Calon Hakim Adhoc HAM Dicecar Soal Integritas dalam Sesi Wawancara
Salah satu panelis mengaku cukup puas dengan kompetensi calon hakim adhoc HAM.
REPUBLIKA.CO.ID, JAKARTA -- Mahkamah Agung (MA) menggelar tahapan seleksi akhir calon hakim adhoc HAM berupa wawancara pada Rabu (20/7/2022) yang diikuti oleh 33 peserta di Pusdiklat MA, Bogor. Para hakim yang lolos seleksi akan segera menyidangkan kasus HAM berat Paniai berdarah di Pengadilan Makassar.
Proses wawancara ini dibagi menjadi enam kali per peserta dengan panelis berbeda. Para panelis terdiri dari unsur internal MA yaitu Brigjen TNI (Purn) Tama Ulinta Br. Tarigan, Mayjen TNI (Purn) Burhan Dahlan, Andi Samsan Nganro, Suhadi, dan unsur eksternal MA adalah eks hakim MK Dewa Gede Palguna serta mantan anggota Komnas HAM Roichatul Aswidah. Masing-masing peserta menghabiskan waktu sekitar 15 menit per sesi wawancara.

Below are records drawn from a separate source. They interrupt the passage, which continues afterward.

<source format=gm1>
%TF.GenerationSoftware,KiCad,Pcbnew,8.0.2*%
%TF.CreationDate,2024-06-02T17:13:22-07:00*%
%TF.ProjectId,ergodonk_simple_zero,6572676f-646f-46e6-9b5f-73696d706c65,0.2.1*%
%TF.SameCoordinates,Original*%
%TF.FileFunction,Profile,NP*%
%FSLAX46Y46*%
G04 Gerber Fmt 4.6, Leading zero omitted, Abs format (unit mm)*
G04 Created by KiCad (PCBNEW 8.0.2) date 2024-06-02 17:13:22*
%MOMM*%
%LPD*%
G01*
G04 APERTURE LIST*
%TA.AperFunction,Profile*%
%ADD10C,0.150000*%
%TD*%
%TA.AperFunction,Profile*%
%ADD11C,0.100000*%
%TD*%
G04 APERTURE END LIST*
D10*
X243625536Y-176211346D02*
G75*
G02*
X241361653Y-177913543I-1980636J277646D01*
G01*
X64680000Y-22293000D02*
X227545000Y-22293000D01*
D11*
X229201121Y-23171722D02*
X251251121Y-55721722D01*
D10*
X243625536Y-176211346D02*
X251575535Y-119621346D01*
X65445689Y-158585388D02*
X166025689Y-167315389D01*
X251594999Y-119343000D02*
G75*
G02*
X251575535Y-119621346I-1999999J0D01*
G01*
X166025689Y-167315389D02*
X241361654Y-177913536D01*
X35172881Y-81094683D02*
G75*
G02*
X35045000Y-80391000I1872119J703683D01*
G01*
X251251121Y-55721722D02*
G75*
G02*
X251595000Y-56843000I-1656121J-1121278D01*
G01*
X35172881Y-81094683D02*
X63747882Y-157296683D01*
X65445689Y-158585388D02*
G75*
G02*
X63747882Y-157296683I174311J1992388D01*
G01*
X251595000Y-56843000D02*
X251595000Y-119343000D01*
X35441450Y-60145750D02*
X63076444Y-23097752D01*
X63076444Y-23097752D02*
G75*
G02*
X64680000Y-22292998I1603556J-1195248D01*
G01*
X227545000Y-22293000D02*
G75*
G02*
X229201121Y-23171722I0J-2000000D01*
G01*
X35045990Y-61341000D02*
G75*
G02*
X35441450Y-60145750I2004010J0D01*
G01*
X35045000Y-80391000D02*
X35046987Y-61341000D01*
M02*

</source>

Salah satu panelis, Brigjen TNI (Purn) Tama merasa cukup puas dengan kompetensi sebagian peserta. Ia optimistis sebagian dari peserta mampu menjadi hakim adhoc HAM dilihat dari semangat, integritas dan kemauan belajarnya.
"Ada lah sebagian yang cukup mumpuni, namanya pengadilan (HAM) baru masih banyak belajar tapi mereka sudah punya motivasi yang baik. Mereka sudah punya bekal yang cukup," kata kepada Republika usai menuntaskan sesi wawancara pada Rabu.

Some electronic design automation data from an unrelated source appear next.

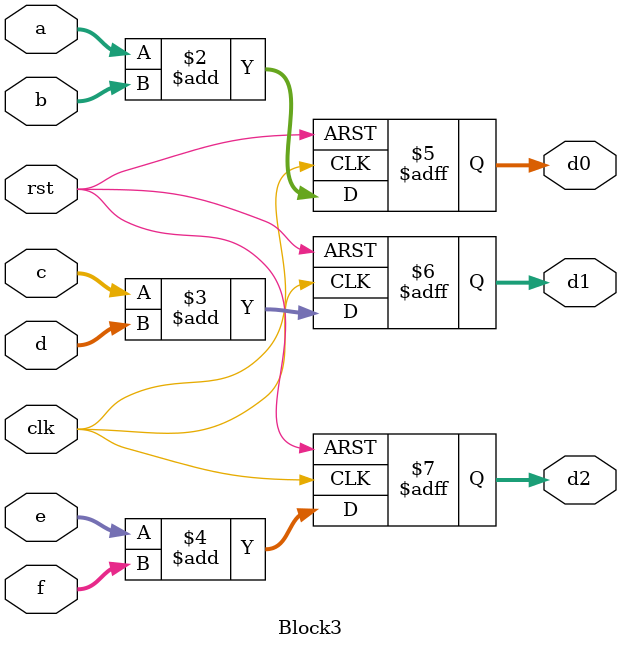
<source format=v>
module Block3(a,b,c,d,e,f,d0,d1,d2,clk,rst);
	input [7:0] a,b,c,d,e,f;
	input clk,rst;
	output reg [7:0] d0 ,d1,d2;
	always @(posedge clk or posedge rst)begin
		if(rst) begin
			d0 <= 0;
			d1 <= 0;
			d2 <= 0;
		end
		else begin
			d0 <= a + b;
			d1 <= c + d;
			d2 <= e + f;
		end
	end
endmodule

</source>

Tama mengamati sebagian peserta sebenarnya punya kapasitas dan kemampuan. Hanya saja, mereka perlu diberi sedikit pencerahan lebih dulu oleh Tama. "Ada sebagian yang meyakinkan, sebagian lagi ragu-ragu (jawabannya) jadi harus dipancing," ujar Tama.
Dalam proses wawancara, Tama mendapati peserta yang jawabannya memuaskan mengenai pengalaman menunjukkan integritas. "Misal ada advokat yang bilang bisa berintegritas itu perlu saya pertegas lagi, ternyata pengacara ada ucapan yang spontan keluar dari hati. Dia bilang menolak diminta klien temui hakim dan panitera kasus," lanjut Tama.

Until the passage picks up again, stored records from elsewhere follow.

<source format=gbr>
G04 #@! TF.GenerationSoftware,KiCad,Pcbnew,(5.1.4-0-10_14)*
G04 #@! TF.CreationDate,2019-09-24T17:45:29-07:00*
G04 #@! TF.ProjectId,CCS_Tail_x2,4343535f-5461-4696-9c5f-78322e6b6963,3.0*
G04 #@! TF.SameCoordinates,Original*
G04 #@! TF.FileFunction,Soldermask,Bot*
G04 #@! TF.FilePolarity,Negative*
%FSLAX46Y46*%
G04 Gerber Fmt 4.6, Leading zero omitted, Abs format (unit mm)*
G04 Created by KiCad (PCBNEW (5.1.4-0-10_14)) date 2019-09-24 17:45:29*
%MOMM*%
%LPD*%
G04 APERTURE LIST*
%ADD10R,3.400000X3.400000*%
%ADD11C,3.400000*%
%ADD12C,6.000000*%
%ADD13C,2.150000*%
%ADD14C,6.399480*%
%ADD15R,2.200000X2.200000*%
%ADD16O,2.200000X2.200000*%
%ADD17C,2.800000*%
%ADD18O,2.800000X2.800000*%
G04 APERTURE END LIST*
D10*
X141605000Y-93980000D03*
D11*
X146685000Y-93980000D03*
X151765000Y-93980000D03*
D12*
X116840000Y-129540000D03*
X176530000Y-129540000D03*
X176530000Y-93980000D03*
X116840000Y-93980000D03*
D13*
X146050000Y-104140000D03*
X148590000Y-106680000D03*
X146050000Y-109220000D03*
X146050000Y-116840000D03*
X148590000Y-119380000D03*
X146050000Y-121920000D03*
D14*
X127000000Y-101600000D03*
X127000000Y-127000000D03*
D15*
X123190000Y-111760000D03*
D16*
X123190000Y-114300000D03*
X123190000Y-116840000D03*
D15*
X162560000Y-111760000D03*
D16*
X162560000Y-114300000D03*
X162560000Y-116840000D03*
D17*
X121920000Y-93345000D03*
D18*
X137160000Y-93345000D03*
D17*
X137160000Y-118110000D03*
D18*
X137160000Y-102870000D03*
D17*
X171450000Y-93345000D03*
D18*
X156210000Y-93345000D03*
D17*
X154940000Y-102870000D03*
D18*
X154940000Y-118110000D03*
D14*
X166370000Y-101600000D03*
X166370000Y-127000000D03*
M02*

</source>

Selain soal integritas, Tama menanyakan perihal esensi pengadilan HAM. Ia menemukan ada peserta yang belum memahaminya.
"Itu yang ingin saya tahu bahwa hakim HAM itu ada kekhasan. Kenapa prajurit tidak disidangkan (kasus HAM berat) di pengadilan militer. Karena di pengadilan sipil lebih dipercaya," ucap Tama.
Walau demikian, Tama menyayangkan ada peserta yang justru terlihat grogi hingga tak bisa menjawabnya dengan tegas dan jelas. Sehingga ia bingung apakah peserta tersebut punya kemampuan jika dipilih sebagai hakim adhoc HAM.
"Kalau saya cecar saya maunya dicecar lagi (oleh peserta). Kalau dicecar diam saja, menunduk, menatap saya nggak berani, saya penasaran mereka tahu atau nggak," singgung Tama.
Dalam pantauan Republika, ada peserta yang memang kesulitan menghadapi pertanyaan Tama. Tama yang meminta pertanyaannya dijawab detail, justru hanya dijawab normatif oleh sebagian peserta. Jawaban seperti itu membuat Tama harus memancing peserta agar menghadirkan jawaban yang lebih konkret.
Contohnya, saat Tama menanyai soal kode etik hakim justru ada peserta yang hanya menjawab poin intinya saja seperti adil dan integritas tanpa menjabarkannya. Tama lantas meluruskan peserta agar menjawab lebih rinci dengan menyertakan pengalaman mengamalkan nilai adil dan integritas.
"Bagaimana saudara memagari diri dari intervensi?" tanya Tama. "Kita tidak menerima intervensi dari yang lain," jawab salah satu peserta wawancara, I Made Kantikha yang merupakan purnawirawan Jenderal TNI.
"Hilangkan loyalitas sebagai prajurit. Teguh dengan prinsip pribadi," ucap Tama mencotohkan jawaban yang diharapkan dari Kantikha.